# Din, Tarih, İlim, Müzik... > Şiirlerimiz >  Sıvri biber patlıcan yasaklandı

## ORHAN AFACAN

SİVRİ BİBER PATLICAN YASAKLANDI

Pazarda,manavda,süper markette..
Etiketler zirveye konuşlandı .
Pahalılık ile bir rekabette
Sivri biber,patlıcan yasaklandı. 
🇹🇷
Üretimde ithal bütün girdiler..
Böylece fiyatı etkilediler
Tarımı ,hayvancılığı bitirdiler..
Üretim ithale tam odaklandı. 
🇹🇷
Gıda tırmanıyor her bir ankette. .
Kısa ,kısa yok oldu berekette. 
Tarımın kaynağı bu memlekette
Saman bile ithalle karşılandı 
🇹🇷
Karneye bağlanmış bir zaman ekmek..
O günlerime döneriz giderek..?
İşsizlik alanı genişleyerek. .
Konkordato peş ,peşe sıralandı. 
🇹🇷
Üretici ,nakliyeci sitem dolu...
Darılıyor halde mutfağın yolu..
Kim sebep krize ,neyin güçlü rolü ?
Kimi günde tüketici suçlandı. 
🇹🇷
Orhan Afacan izmir 
31.1.2019

----------


## ahmetyildirim

İnşallah üretime doğru tekrar atak yaparız. Hep ithal bi yere kadar. Sonumuz hayırola.

----------

Görev A: Okuma metninde "Pahalılık ile bir" ifadesinden "Tarımı ,hayvancılığı bitirdiler.." ifadesine kadar uzanan bölümü olduğu gibi yazın.
Görev B: Okuma metninin ilk dizesinde sayılan alışveriş yerlerini listeleyin.
Görev C:
Okuma metnine dayanarak şu soruları yanıtlayın:
(i) Şiirin altında hangi tarih yazılıdır?
(ii) Bu memlekette ithalle karşılandığı "bile" sözcüğüyle vurgulanan şey nedir?
(iii) ahmetyildirim, hangi yöne doğru tekrar atak yapılmasını dilemektedir?

Listelenen Girdiler:

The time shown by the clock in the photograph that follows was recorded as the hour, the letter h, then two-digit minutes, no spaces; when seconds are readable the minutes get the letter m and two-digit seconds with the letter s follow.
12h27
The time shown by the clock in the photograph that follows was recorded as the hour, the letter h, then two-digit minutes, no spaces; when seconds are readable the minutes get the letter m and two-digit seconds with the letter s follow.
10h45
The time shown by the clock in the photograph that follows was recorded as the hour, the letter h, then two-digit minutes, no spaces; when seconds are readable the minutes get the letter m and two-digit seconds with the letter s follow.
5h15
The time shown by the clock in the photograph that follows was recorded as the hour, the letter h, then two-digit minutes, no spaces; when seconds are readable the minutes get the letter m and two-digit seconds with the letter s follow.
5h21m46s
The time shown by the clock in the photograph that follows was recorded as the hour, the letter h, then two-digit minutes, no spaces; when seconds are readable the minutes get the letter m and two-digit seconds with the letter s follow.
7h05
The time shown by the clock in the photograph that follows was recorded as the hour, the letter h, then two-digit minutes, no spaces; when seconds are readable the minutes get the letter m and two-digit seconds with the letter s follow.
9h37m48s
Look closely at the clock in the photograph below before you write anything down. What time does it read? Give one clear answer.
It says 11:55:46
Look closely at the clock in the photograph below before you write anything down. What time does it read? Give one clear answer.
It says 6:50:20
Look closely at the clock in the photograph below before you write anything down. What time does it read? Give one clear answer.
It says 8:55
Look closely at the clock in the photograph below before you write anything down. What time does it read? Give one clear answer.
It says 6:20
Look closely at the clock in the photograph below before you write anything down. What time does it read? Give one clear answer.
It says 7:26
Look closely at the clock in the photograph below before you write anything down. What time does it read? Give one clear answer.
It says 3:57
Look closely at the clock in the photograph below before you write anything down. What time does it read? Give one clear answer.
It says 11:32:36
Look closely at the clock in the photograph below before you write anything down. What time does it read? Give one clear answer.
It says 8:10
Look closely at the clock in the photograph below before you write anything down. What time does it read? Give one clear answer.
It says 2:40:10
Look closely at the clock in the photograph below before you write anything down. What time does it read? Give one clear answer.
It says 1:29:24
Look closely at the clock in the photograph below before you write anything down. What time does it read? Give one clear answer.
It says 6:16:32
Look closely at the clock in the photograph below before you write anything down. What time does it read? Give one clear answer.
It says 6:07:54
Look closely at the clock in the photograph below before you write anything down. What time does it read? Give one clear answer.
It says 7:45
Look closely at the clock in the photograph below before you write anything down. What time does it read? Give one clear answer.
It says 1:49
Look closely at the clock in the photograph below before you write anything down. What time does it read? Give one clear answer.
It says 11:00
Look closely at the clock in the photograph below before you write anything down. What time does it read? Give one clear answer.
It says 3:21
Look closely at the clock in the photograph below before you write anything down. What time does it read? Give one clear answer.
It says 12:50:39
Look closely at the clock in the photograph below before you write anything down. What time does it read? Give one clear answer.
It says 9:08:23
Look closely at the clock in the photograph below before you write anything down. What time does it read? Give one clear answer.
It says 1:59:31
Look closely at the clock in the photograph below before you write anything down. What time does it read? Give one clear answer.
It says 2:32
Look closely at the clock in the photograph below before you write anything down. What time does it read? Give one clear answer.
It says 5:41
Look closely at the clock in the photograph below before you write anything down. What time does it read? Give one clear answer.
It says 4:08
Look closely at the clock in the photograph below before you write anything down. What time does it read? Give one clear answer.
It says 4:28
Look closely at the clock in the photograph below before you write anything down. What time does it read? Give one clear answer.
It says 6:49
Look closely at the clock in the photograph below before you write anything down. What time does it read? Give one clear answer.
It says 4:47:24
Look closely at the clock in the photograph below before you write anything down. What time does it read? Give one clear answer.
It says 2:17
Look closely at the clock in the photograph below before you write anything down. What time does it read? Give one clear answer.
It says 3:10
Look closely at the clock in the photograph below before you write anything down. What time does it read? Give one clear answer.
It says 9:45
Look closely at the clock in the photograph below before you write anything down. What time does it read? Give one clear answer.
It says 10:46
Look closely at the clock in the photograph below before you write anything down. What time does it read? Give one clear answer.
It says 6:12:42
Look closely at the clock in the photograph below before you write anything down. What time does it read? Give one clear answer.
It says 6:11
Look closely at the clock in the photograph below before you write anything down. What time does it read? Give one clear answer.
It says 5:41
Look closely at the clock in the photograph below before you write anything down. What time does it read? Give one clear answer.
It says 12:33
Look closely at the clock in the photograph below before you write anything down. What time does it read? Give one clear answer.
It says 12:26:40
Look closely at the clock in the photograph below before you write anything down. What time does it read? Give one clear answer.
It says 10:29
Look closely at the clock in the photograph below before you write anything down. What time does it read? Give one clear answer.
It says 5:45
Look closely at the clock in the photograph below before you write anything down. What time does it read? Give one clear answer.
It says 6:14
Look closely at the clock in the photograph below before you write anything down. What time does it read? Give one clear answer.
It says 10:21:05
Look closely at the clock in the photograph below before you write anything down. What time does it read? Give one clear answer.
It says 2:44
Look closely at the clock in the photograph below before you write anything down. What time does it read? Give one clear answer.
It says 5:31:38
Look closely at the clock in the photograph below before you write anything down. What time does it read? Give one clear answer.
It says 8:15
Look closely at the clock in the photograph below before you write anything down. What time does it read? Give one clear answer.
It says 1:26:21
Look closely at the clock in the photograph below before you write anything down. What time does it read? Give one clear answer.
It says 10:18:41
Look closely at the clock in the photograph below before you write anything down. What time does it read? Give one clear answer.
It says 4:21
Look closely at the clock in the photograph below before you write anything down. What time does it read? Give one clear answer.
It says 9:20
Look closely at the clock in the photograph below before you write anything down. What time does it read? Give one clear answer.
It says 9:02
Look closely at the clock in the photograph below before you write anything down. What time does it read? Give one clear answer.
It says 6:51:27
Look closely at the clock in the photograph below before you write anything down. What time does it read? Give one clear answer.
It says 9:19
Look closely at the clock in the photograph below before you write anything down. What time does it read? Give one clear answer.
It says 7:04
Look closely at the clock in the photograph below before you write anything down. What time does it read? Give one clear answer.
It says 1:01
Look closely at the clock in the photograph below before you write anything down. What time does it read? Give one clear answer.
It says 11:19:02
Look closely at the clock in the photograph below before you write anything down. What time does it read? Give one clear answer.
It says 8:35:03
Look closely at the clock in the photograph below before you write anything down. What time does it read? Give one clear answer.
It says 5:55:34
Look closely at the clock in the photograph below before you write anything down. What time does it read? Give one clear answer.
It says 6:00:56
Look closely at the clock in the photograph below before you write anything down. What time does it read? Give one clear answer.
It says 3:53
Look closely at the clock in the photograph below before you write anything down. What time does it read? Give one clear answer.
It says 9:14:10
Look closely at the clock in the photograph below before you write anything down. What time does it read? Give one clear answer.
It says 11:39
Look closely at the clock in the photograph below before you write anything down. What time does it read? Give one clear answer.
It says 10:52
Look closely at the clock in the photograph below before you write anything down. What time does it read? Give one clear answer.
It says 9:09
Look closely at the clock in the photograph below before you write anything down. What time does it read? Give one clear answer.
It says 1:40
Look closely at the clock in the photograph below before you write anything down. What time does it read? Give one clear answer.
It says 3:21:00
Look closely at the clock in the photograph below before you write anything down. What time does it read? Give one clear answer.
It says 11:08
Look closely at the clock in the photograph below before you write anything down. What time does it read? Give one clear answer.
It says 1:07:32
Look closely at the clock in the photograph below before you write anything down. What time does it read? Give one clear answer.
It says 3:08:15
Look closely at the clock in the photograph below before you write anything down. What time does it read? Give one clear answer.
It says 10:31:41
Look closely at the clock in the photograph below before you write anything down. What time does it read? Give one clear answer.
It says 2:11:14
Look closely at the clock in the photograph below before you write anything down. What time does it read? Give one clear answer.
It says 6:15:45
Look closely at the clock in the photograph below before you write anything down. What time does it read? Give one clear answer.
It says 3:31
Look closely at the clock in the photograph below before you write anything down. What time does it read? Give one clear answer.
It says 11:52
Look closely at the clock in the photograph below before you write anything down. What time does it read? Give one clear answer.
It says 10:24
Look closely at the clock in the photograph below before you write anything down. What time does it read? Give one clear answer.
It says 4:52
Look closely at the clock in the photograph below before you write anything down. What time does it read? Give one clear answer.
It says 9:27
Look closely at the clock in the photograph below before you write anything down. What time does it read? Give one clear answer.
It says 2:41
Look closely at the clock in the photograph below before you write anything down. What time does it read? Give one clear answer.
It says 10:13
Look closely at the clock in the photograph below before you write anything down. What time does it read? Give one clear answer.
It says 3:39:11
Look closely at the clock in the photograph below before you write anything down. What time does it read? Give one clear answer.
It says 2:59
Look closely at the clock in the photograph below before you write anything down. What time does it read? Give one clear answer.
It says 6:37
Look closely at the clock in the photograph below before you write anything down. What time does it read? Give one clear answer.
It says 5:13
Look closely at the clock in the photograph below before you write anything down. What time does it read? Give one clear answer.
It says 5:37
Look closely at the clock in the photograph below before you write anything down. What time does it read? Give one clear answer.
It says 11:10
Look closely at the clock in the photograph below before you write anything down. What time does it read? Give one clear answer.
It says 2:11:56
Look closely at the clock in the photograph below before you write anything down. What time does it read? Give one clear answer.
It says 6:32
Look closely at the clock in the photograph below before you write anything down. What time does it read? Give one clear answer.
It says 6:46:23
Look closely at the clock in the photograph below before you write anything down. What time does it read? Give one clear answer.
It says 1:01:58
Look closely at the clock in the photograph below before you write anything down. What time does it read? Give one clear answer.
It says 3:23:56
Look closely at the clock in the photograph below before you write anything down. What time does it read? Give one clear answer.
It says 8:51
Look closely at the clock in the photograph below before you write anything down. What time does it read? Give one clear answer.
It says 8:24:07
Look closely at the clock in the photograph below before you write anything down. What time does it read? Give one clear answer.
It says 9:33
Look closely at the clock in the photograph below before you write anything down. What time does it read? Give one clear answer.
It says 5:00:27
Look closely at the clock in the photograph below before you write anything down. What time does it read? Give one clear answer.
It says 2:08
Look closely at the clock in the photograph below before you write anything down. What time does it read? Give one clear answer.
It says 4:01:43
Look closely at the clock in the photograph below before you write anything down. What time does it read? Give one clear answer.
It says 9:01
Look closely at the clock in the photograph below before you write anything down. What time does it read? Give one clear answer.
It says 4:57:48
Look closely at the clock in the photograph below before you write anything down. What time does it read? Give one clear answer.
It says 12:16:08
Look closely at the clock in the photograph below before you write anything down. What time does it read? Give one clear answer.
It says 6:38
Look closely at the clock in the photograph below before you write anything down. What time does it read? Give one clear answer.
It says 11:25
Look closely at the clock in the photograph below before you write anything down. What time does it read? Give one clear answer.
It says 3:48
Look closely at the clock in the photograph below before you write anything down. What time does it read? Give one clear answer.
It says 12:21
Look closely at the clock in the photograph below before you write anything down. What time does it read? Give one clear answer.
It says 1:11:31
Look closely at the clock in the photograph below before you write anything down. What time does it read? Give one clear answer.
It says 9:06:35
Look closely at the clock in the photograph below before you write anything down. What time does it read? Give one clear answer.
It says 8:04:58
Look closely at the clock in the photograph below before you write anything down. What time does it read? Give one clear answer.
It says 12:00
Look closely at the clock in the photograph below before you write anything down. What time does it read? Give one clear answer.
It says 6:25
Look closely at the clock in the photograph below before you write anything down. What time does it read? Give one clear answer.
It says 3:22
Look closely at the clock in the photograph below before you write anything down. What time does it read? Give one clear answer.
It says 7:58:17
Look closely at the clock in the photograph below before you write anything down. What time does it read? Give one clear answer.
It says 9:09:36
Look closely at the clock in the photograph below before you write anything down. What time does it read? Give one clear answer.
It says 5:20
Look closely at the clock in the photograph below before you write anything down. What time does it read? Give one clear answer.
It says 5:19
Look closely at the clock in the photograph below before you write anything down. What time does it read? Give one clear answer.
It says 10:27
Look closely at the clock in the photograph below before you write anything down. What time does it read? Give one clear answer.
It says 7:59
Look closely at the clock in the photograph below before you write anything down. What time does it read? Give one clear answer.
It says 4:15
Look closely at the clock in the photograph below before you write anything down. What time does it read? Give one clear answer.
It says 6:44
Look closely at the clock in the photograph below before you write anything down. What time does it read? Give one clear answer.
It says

Alıştırma Yanıtı A:
Pahalılık ile bir rekabette
Sivri biber,patlıcan yasaklandı. 
🇹🇷
Üretimde ithal bütün girdiler..
Böylece fiyatı etkilediler
Tarımı ,hayvancılığı bitirdiler..

Alıştırma Yanıtı B:
Pazar
Manav
Süper market

Alıştırma Yanıtı C:
(i) 31.1.2019
(ii) Saman
(iii) Üretime doğru